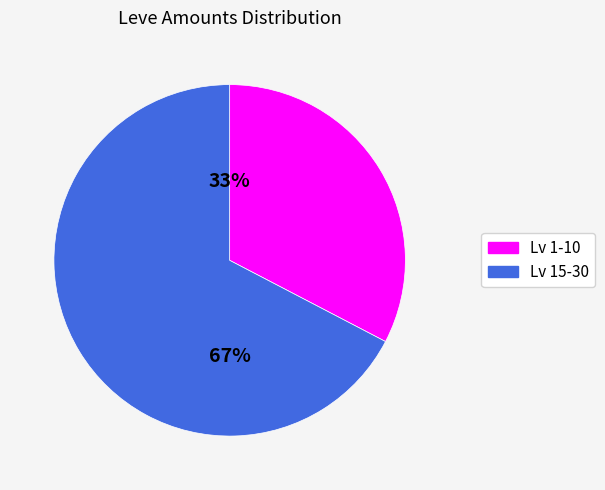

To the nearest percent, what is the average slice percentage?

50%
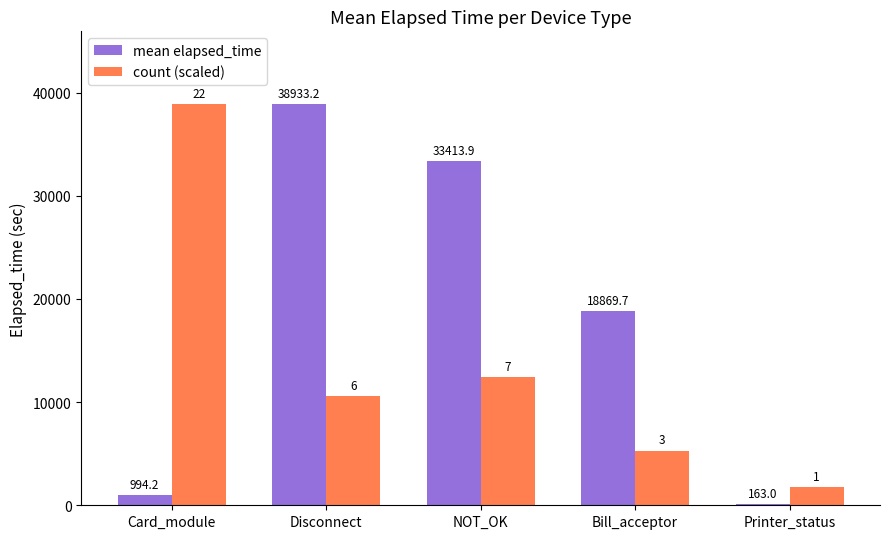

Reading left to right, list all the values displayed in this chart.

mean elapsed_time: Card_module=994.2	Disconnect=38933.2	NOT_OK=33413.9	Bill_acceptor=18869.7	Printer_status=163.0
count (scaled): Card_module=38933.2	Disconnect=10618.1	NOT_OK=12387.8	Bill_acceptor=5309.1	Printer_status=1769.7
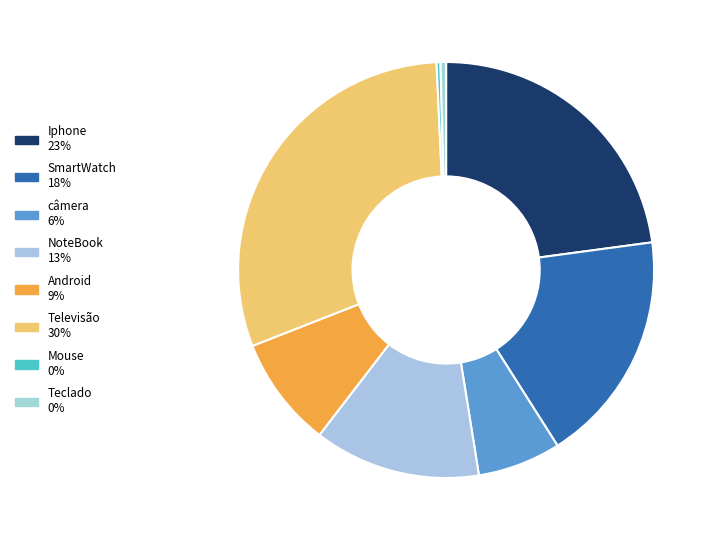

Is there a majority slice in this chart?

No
****************
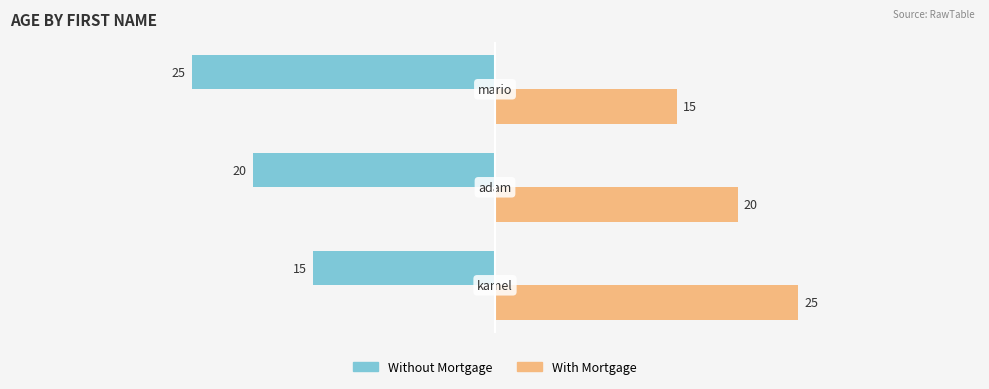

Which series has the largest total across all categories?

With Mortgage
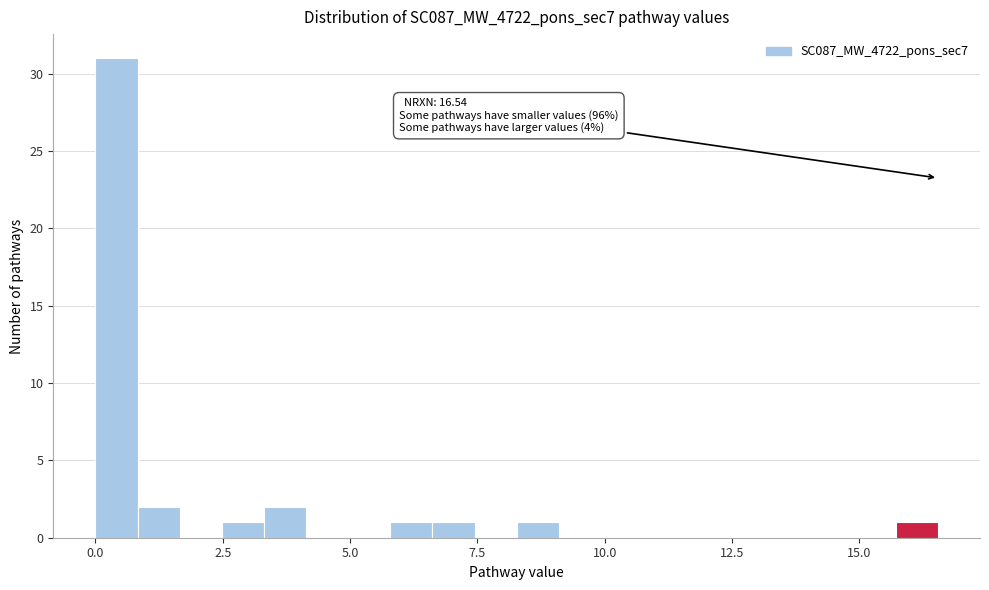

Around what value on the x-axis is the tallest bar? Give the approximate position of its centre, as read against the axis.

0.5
****************
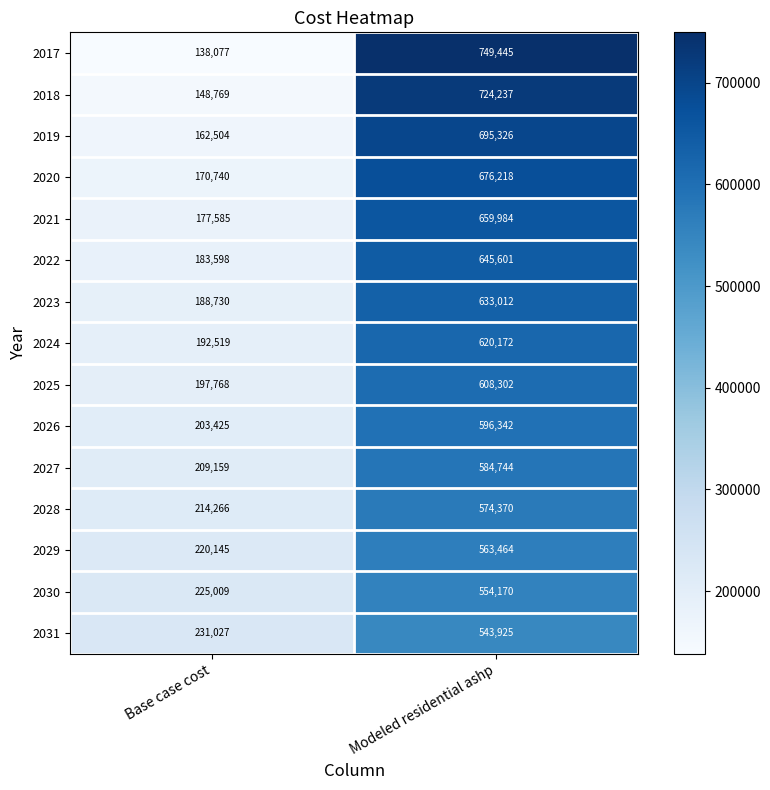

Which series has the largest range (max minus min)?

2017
****************
Reproduce verbatim every line from the one containing "To the nearest" down to the one containing "Is there a majority slice in this chart?", with both of those lines included. Omit the picture markers from your copy.

To the nearest percent, what is the average slice percentage?

50%

Reading left to right, list all the values displayed in this chart.

mean elapsed_time: Card_module=994.2	Disconnect=38933.2	NOT_OK=33413.9	Bill_acceptor=18869.7	Printer_status=163.0
count (scaled): Card_module=38933.2	Disconnect=10618.1	NOT_OK=12387.8	Bill_acceptor=5309.1	Printer_status=1769.7

Is there a majority slice in this chart?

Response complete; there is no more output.